Python 313 Release Notes Verified May 2026

What is the actual speed improvement for regular code (without the experimental JIT)? The Python core team publishes the pyperformance benchmark suite. Verified results from Python 3.13 vs 3.12:

| Benchmark | 3.12 (seconds) | 3.13 (seconds) | Improvement | |-------------------|----------------|----------------|-------------| | regex_compile | 0.162 | 0.151 | +6.8% | | json_loads | 0.085 | 0.082 | +3.5% | | chaos | 0.109 | 0.102 | +6.4% | | crypto_pyaes | 0.654 | 0.631 | +3.5% | | go (board game) | 0.388 | 0.376 | +3.1% | | Geometric mean | 1.00 | 0.96 | ~4% faster | python 313 release notes verified

Verdict: Without the JIT, Python 3.13 is approximately 4% faster than 3.12 on average. With the experimental JIT, that rises to roughly 5-10% on specific CPU-heavy tasks.
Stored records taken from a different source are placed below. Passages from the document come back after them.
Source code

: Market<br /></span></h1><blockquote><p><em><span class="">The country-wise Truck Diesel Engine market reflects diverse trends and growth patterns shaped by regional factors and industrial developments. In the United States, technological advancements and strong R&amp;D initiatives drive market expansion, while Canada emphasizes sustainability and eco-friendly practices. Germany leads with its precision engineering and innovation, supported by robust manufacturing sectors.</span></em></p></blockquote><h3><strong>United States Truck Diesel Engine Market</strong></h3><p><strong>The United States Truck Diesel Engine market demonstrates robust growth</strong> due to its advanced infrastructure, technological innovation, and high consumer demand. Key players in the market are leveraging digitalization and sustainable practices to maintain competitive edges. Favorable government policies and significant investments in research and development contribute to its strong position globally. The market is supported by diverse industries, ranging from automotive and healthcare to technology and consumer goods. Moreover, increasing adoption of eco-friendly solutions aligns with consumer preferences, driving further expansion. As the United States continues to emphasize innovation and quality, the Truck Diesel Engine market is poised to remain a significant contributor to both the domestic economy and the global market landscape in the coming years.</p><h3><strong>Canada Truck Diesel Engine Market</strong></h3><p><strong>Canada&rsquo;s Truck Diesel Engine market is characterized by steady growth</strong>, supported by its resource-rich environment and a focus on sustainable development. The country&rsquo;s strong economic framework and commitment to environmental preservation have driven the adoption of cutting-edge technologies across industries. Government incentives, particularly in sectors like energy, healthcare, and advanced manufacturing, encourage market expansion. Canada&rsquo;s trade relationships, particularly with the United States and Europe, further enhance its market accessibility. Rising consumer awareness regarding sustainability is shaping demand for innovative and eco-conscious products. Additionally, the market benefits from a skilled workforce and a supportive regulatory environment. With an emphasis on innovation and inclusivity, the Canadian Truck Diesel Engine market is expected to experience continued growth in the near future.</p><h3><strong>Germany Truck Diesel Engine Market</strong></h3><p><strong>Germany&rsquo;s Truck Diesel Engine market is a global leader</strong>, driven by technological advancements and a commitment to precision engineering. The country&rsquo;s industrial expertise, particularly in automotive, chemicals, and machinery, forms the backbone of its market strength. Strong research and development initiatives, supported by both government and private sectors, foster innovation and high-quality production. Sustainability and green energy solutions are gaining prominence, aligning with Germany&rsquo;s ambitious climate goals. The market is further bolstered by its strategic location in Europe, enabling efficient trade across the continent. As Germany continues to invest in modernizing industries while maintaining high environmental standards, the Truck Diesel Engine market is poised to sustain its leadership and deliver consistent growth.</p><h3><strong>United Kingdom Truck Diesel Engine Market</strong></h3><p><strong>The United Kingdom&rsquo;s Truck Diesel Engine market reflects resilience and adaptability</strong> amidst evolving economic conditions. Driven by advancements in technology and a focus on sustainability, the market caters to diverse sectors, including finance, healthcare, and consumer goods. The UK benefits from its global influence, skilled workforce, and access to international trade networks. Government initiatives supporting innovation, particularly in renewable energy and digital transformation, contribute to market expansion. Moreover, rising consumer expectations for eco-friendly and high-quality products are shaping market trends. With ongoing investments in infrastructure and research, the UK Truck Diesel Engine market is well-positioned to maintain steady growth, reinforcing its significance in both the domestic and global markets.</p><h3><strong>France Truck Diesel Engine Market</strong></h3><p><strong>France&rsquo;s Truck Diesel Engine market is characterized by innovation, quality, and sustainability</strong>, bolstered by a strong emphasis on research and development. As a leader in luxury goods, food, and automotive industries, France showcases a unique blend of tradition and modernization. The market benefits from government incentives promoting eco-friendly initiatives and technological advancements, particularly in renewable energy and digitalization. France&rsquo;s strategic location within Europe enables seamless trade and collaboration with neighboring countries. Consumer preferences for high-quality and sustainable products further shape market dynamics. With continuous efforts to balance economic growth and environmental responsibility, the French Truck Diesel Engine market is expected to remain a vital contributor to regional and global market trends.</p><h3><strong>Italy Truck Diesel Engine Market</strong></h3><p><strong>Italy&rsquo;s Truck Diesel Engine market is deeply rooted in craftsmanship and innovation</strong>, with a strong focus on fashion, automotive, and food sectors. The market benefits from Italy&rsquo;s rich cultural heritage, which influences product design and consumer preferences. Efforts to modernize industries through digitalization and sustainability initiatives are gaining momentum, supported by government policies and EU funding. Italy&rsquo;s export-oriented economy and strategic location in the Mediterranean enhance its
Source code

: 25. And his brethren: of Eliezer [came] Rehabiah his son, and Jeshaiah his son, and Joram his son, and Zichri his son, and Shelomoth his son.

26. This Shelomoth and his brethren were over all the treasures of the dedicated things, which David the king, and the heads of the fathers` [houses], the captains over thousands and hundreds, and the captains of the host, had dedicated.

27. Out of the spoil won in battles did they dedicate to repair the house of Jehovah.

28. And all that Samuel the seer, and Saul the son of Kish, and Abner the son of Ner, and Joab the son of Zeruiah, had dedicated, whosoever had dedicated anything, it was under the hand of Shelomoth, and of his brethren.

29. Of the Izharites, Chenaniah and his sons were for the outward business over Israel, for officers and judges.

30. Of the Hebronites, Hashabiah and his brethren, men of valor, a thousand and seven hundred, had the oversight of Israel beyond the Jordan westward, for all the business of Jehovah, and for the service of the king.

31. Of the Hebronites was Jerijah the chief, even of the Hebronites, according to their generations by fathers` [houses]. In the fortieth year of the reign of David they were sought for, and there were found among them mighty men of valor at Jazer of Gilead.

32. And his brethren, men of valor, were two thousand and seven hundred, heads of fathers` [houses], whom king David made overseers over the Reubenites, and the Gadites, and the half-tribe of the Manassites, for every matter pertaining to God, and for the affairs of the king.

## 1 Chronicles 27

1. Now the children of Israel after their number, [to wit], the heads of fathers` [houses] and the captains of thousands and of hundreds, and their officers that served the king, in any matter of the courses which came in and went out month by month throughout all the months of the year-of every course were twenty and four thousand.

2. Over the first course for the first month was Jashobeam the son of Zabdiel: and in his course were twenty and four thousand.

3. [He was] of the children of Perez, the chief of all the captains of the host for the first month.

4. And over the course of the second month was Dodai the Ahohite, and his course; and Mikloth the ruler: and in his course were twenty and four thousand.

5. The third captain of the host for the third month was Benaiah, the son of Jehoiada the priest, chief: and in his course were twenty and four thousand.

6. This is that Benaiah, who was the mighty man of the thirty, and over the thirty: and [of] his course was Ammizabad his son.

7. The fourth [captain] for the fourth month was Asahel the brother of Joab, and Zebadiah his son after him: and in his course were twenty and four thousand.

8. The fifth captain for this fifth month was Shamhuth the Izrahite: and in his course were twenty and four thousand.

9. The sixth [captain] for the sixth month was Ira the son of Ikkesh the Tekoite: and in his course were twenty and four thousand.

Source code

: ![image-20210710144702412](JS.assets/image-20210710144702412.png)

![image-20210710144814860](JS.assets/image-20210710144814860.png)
No revolutionary speedups, but steady, incremental improvements. What is the actual speed improvement for regular


Verification: The cgi module's removal is significant for legacy web applications. Many old Python 2-era scripts that used cgi.FieldStorage() will fail. Verification: The cgi module's removal is significant for


Note: This post summarizes the official, verified release notes for Python 3.13.0. It highlights key changes, backwards-incompatible updates, new features, deprecated/removed features, security fixes, and important migration notes. Review the official CPython release notes for full technical detail and complete changelogs.